● INSTRUCTIONS TO FOLLOW:
Recast every line of the items below as a JSON list of strings, one string per line, with blank lines left out.

● PROVIDED MATERIAL:
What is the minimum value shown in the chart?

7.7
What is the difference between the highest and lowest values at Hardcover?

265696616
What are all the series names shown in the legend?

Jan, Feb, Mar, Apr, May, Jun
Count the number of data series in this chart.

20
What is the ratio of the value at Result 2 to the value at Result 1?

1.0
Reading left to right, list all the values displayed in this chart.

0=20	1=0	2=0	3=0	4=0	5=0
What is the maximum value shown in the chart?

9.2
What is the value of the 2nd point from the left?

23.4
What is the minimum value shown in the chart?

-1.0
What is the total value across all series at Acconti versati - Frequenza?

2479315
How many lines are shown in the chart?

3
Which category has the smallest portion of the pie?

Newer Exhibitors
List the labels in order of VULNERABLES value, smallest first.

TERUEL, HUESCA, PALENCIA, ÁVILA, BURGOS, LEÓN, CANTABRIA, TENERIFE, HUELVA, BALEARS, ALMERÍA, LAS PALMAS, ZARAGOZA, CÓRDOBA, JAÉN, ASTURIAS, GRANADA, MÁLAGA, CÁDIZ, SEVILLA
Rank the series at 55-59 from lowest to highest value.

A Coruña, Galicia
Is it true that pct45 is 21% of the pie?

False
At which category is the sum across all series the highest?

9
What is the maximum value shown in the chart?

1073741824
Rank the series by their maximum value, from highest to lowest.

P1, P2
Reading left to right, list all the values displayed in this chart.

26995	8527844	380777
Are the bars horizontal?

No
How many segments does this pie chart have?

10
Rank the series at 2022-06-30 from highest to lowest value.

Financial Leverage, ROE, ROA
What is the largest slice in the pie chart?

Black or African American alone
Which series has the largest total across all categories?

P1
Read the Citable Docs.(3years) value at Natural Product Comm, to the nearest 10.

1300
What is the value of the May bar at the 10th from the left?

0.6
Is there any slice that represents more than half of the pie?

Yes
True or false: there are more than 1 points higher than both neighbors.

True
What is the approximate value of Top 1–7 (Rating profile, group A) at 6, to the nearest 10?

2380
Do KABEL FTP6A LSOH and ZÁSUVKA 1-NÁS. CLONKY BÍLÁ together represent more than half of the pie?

● RESPONSE BOX:
[
  "What is the minimum value shown in the chart?",
  "7.7",
  "What is the difference between the highest and lowest values at Hardcover?",
  "265696616",
  "What are all the series names shown in the legend?",
  "Jan, Feb, Mar, Apr, May, Jun",
  "Count the number of data series in this chart.",
  "20",
  "What is the ratio of the value at Result 2 to the value at Result 1?",
  "1.0",
  "Reading left to right, list all the values displayed in this chart.",
  "0=20\t1=0\t2=0\t3=0\t4=0\t5=0",
  "What is the maximum value shown in the chart?",
  "9.2",
  "What is the value of the 2nd point from the left?",
  "23.4",
  "What is the minimum value shown in the chart?",
  "-1.0",
  "What is the total value across all series at Acconti versati - Frequenza?",
  "2479315",
  "How many lines are shown in the chart?",
  "3",
  "Which category has the smallest portion of the pie?",
  "Newer Exhibitors",
  "List the labels in order of VULNERABLES value, smallest first.",
  "TERUEL, HUESCA, PALENCIA, ÁVILA, BURGOS, LEÓN, CANTABRIA, TENERIFE, HUELVA, BALEARS, ALMERÍA, LAS PALMAS, ZARAGOZA, CÓRDOBA, JAÉN, ASTURIAS, GRANADA, MÁLAGA, CÁDIZ, SEVILLA",
  "Rank the series at 55-59 from lowest to highest value.",
  "A Coruña, Galicia",
  "Is it true that pct45 is 21% of the pie?",
  "False",
  "At which category is the sum across all series the highest?",
  "9",
  "What is the maximum value shown in the chart?",
  "1073741824",
  "Rank the series by their maximum value, from highest to lowest.",
  "P1, P2",
  "Reading left to right, list all the values displayed in this chart.",
  "26995\t8527844\t380777",
  "Are the bars horizontal?",
  "No",
  "How many segments does this pie chart have?",
  "10",
  "Rank the series at 2022-06-30 from highest to lowest value.",
  "Financial Leverage, ROE, ROA",
  "What is the largest slice in the pie chart?",
  "Black or African American alone",
  "Which series has the largest total across all categories?",
  "P1",
  "Read the Citable Docs.(3years) value at Natural Product Comm, to the nearest 10.",
  "1300",
  "What is the value of the May bar at the 10th from the left?",
  "0.6",
  "Is there any slice that represents more than half of the pie?",
  "Yes",
  "True or false: there are more than 1 points higher than both neighbors.",
  "True",
  "What is the approximate value of Top 1–7 (Rating profile, group A) at 6, to the nearest 10?",
  "2380",
  "Do KABEL FTP6A LSOH and ZÁSUVKA 1-NÁS. CLONKY BÍLÁ together represent more than half of the pie?"
]